Patrick Prendergast was born in Preston and studied film and photography at art school in London, later studying at University College London and at Moscow’s Institute of Foreign Languages. He provided photographs of Ireland to illustrate J.P. Donleavy’s A Singular County (1989) and Thomas Keneally’s Now and In Time to Be (1991). Prendergast spent ten years working in the commodities business in the former Soviet Union and now lives and works in Geneva.
Prendergast offers an intimate, domestic, vision, a ‘behind the scenes’ look at life in the Big House, and casts an affectionate glance at the interiors and material culture of houses which, perhaps anachronistically, still struggle to survive in modern Ireland.

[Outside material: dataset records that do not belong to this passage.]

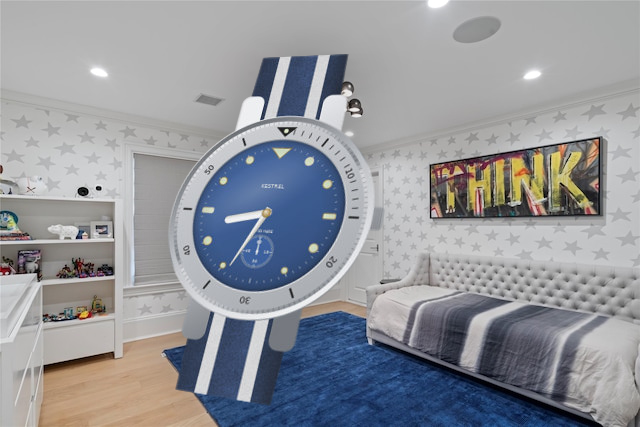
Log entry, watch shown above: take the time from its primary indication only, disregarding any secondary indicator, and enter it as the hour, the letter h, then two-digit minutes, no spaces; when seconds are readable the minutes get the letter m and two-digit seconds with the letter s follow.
8h34
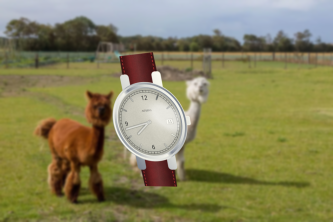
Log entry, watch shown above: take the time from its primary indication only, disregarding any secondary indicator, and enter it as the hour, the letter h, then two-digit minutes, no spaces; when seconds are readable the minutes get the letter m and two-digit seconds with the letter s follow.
7h43
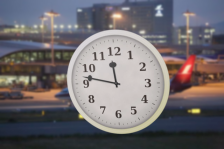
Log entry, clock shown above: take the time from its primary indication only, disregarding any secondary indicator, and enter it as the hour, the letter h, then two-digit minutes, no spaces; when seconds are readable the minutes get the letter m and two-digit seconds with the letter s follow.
11h47
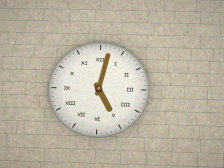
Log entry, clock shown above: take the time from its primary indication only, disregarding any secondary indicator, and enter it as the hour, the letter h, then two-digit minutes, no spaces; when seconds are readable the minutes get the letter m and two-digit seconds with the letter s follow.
5h02
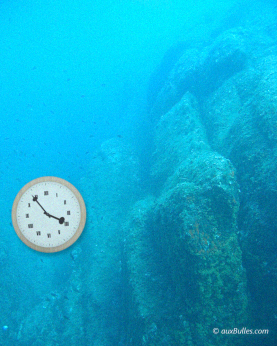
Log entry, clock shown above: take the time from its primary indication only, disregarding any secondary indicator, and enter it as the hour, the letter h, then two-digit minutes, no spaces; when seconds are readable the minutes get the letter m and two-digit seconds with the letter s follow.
3h54
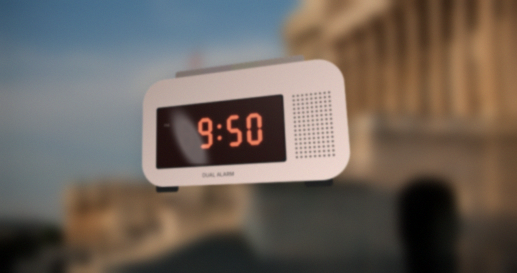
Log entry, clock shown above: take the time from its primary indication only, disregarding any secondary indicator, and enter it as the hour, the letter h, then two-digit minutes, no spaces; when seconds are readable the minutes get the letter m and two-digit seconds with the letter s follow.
9h50
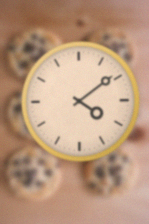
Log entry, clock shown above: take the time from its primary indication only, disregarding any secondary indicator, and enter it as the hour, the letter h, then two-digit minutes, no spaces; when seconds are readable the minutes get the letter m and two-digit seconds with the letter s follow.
4h09
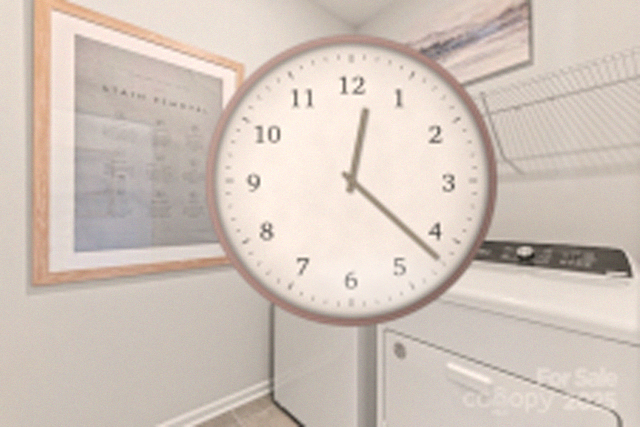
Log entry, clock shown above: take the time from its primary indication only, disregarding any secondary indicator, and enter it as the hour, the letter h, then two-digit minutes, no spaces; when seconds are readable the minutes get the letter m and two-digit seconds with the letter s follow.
12h22
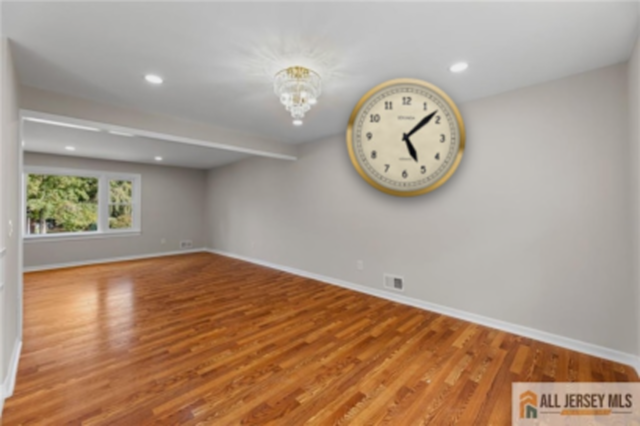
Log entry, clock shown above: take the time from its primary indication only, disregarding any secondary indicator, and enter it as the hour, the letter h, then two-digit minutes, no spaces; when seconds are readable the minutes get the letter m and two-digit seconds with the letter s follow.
5h08
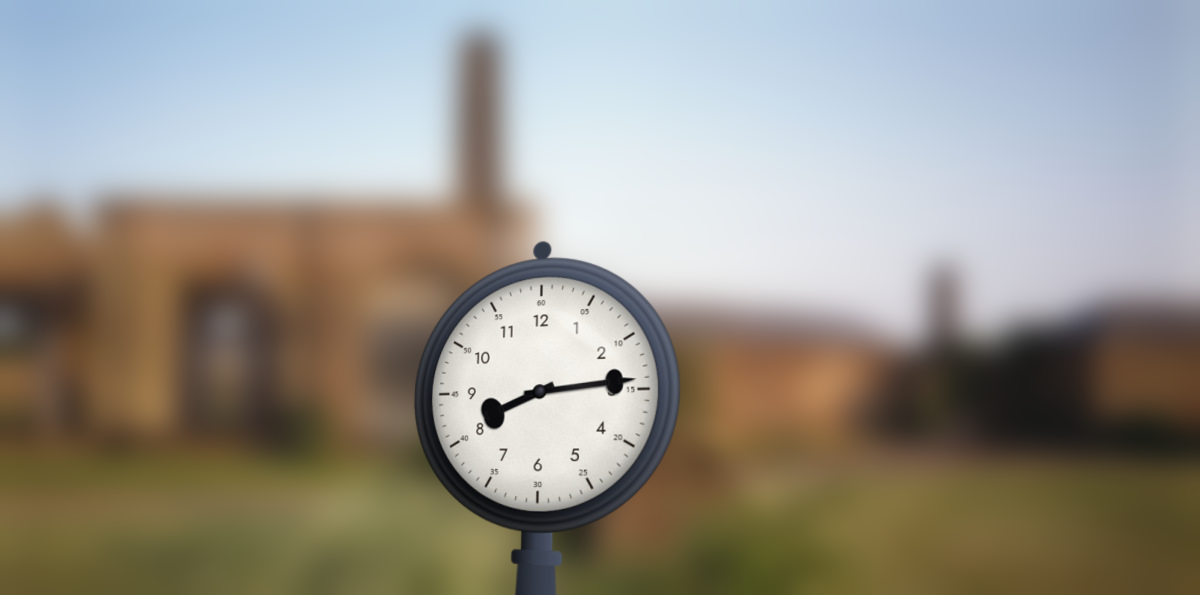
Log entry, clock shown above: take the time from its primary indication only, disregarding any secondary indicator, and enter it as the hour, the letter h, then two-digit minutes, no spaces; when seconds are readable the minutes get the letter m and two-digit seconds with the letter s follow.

Almost twenty years after they were taken, Prendergast’s work is finally seeing the light of day and a major photographic talent has been revealed. In addition to the technical skill they display, the empathetic nature of his images, with their deep understanding of context and character, makes for a highly original evocation of time and place. Rarely before has the personality of the Irish country house and its inhabitants been so eloquently captured.
The exhibition coincides with the book Ancestral Interiors, Photographs of the Irish Country House by Patrick Prendergast. This is published by the Irish Architectural Archive through the generosity of John Belmore, and includes an introduction by William Laffan and a foreword by the Knight of Glin.